With everything shut down, a whole lot of restrictive measures, and many actors stuck away from the set, many shows either completely stopped filming or changed their format for the time being.
Chicago Fire chose the second option.
It had a shorter season then, sure, and the locations were a bit of an issue, but it led to some experiments some of which turned out spectacular — like the season 9 episode 5 titled My Lucky Day.
Because of the restrictions, the crew filmed almost the entirety of the episode inside an elevator, and it had two active officers for the most part: Christopher Herrmann and Joe Cruz, accompanied by two civilians stuck there with them.
The shooting of the episode resembled a theater piece more than an actual TV series filming.
According to Derek Haas, the Chicago Fire’s showrunner, it was “written like a play”: the actors did each act in just one take without breaking it down into a dozen scenes like it usually happens in TV series.
David Eigenberg, the actor who plays Lt. Christopher Herrmann, was delighted and called this episode his absolute favorite.
This led to his best-ever performance on the show, claims Derek Haas. In his opinion, Eigenberg acting in My Lucky Day was unmatched.

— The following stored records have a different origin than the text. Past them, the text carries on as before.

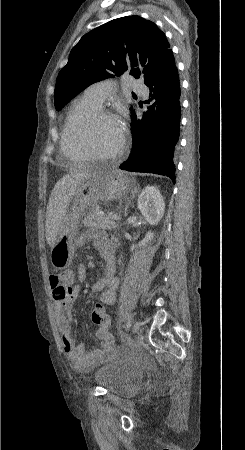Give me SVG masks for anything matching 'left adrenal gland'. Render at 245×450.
Returning <instances> with one entry per match:
<instances>
[{
	"mask_svg": "<svg viewBox=\"0 0 245 450\" xmlns=\"http://www.w3.org/2000/svg\"><path fill=\"white\" fill-rule=\"evenodd\" d=\"M139 189H140L139 187H134L130 191L131 196H130V199H128L127 204H126L125 209H124V215L125 216L127 215L128 207L131 204L132 200L135 198V195H137L139 193Z\"/></svg>",
	"mask_w": 245,
	"mask_h": 450,
	"instance_id": "a2214340",
	"label": "left adrenal gland"
}]
</instances>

The actor himself says it’s because he was initially trained as a stage actor, and his past theater experience carried him through the episode’s filming.
Eigenberg recalls that they did 15- and 20-minute-long takes, and one was even capped at 24 minutes straight.
While this is “unheard of” on TV, the shooting was exciting both for the actors and for the crew, and “it all really flowed”.
After some of the longer takes, the filming crew was even breaking into applause!
The episode did, in fact, turn out just as Eigenberg described it — very simple but really cool.
Apart from being fun, it allowed David to show off his theater-kid muscles, and everyone had great fun during the filming.
The next time you’ll rewatch Chicago Fire S9 and get to My Lucky Day, keep in mind that what you see on-screen was shot in 20-minute-long takes, and you’ll appreciate the professionalism of the actors even more.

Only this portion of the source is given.